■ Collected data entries
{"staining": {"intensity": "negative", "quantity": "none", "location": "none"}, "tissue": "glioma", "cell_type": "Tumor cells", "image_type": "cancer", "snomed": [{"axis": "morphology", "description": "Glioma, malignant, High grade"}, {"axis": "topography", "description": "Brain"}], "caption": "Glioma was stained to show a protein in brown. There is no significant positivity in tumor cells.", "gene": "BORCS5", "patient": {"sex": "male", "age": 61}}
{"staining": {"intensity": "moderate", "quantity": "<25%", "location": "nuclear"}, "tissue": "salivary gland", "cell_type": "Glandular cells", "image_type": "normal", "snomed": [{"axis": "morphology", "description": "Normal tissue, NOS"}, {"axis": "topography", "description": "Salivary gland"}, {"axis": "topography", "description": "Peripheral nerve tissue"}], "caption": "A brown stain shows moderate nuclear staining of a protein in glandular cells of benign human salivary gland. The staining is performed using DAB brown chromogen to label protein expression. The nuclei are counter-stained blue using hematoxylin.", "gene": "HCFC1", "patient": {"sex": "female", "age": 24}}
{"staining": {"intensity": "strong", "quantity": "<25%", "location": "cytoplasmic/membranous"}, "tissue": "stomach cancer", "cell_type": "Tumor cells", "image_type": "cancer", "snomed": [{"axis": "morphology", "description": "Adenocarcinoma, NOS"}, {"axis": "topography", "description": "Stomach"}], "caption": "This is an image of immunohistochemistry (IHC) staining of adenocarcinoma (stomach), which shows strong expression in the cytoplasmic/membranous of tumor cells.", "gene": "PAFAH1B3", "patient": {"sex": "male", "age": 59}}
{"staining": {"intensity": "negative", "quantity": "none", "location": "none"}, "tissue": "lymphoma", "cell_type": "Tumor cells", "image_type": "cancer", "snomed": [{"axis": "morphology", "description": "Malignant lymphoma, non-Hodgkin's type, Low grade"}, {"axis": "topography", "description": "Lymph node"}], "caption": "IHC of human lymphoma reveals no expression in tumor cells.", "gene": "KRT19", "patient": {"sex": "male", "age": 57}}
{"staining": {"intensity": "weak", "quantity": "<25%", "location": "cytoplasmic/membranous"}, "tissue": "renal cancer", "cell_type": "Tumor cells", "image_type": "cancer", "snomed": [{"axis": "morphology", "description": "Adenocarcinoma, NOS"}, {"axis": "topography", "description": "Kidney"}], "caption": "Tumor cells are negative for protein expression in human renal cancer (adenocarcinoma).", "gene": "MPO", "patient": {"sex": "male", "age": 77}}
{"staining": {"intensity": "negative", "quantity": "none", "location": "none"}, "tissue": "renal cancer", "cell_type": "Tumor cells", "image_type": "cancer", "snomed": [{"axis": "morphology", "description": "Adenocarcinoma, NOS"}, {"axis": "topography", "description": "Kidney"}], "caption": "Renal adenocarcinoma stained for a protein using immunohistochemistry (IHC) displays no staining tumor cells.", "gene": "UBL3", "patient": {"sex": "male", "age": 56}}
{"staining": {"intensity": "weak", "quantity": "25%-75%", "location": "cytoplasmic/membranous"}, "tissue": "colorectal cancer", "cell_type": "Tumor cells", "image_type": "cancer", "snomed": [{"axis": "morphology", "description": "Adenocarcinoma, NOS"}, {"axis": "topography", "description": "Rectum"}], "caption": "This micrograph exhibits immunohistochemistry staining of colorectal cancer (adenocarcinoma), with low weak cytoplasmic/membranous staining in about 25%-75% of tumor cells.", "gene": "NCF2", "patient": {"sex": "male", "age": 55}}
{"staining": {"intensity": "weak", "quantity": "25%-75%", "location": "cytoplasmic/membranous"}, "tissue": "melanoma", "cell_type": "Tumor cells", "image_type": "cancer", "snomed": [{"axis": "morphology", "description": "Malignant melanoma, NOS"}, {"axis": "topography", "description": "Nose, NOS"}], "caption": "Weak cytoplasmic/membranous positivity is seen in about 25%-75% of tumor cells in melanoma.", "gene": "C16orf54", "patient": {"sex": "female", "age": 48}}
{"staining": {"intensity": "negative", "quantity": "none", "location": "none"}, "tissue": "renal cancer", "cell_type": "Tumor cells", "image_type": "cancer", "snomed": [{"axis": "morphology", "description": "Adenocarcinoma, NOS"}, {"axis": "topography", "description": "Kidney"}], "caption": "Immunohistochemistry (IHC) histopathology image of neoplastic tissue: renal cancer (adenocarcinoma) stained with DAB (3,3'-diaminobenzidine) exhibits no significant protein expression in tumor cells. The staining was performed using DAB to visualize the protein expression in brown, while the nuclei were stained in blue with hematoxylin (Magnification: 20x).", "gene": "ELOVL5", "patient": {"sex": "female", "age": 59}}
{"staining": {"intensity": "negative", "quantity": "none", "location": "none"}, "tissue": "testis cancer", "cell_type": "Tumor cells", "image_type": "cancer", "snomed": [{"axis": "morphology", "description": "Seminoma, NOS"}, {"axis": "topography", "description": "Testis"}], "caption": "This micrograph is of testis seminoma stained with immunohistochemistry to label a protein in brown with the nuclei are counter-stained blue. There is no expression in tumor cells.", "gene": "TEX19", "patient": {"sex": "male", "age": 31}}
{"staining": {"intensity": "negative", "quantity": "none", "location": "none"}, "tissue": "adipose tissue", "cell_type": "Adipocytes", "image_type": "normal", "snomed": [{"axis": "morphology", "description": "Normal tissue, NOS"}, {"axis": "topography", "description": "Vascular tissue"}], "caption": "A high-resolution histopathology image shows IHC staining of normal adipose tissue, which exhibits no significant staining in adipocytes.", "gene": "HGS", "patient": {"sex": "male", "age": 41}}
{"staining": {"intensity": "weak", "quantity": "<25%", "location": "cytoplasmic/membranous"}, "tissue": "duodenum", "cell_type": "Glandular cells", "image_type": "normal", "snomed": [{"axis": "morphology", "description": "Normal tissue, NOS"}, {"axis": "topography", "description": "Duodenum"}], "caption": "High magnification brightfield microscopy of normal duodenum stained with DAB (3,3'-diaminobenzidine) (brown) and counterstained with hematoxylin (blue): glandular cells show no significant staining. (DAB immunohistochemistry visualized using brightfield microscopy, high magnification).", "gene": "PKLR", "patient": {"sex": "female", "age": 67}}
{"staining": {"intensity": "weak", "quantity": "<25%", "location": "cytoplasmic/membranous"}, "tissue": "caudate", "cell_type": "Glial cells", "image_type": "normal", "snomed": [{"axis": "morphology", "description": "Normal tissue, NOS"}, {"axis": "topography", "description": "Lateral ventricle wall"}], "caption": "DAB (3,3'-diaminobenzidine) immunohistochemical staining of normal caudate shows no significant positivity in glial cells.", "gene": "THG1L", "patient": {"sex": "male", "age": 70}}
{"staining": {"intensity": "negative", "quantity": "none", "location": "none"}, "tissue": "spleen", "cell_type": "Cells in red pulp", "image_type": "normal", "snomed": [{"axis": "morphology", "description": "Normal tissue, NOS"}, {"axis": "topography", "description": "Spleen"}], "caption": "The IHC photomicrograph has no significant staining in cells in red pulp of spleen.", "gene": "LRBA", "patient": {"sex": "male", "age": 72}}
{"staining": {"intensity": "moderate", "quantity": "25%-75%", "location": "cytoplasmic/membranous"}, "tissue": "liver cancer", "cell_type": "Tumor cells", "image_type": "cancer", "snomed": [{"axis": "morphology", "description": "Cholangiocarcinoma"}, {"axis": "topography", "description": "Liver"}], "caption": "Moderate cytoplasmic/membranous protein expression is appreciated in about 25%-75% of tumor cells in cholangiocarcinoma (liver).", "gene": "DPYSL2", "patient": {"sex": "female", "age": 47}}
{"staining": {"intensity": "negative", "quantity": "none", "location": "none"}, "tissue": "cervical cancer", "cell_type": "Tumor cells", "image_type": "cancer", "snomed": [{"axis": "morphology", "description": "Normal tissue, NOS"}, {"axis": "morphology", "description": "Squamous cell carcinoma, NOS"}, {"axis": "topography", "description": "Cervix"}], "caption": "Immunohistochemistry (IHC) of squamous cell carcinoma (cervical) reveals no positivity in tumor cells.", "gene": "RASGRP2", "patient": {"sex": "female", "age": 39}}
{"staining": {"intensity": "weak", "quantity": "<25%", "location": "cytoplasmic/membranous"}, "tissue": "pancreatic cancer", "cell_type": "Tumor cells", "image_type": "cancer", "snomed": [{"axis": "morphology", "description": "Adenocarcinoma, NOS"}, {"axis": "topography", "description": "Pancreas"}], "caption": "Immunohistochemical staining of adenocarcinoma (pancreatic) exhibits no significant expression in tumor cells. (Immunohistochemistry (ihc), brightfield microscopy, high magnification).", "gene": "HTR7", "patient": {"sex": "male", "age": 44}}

■ Task directions
Starting with the line with "cytoplasmic/membranous positivity is" above and going on through the line with "micrograph is of", transcribe every line exactly, both ends included, and add nothing.

■ Written response
{"staining": {"intensity": "weak", "quantity": "25%-75%", "location": "cytoplasmic/membranous"}, "tissue": "melanoma", "cell_type": "Tumor cells", "image_type": "cancer", "snomed": [{"axis": "morphology", "description": "Malignant melanoma, NOS"}, {"axis": "topography", "description": "Nose, NOS"}], "caption": "Weak cytoplasmic/membranous positivity is seen in about 25%-75% of tumor cells in melanoma.", "gene": "C16orf54", "patient": {"sex": "female", "age": 48}}
{"staining": {"intensity": "negative", "quantity": "none", "location": "none"}, "tissue": "renal cancer", "cell_type": "Tumor cells", "image_type": "cancer", "snomed": [{"axis": "morphology", "description": "Adenocarcinoma, NOS"}, {"axis": "topography", "description": "Kidney"}], "caption": "Immunohistochemistry (IHC) histopathology image of neoplastic tissue: renal cancer (adenocarcinoma) stained with DAB (3,3'-diaminobenzidine) exhibits no significant protein expression in tumor cells. The staining was performed using DAB to visualize the protein expression in brown, while the nuclei were stained in blue with hematoxylin (Magnification: 20x).", "gene": "ELOVL5", "patient": {"sex": "female", "age": 59}}
{"staining": {"intensity": "negative", "quantity": "none", "location": "none"}, "tissue": "testis cancer", "cell_type": "Tumor cells", "image_type": "cancer", "snomed": [{"axis": "morphology", "description": "Seminoma, NOS"}, {"axis": "topography", "description": "Testis"}], "caption": "This micrograph is of testis seminoma stained with immunohistochemistry to label a protein in brown with the nuclei are counter-stained blue. There is no expression in tumor cells.", "gene": "TEX19", "patient": {"sex": "male", "age": 31}}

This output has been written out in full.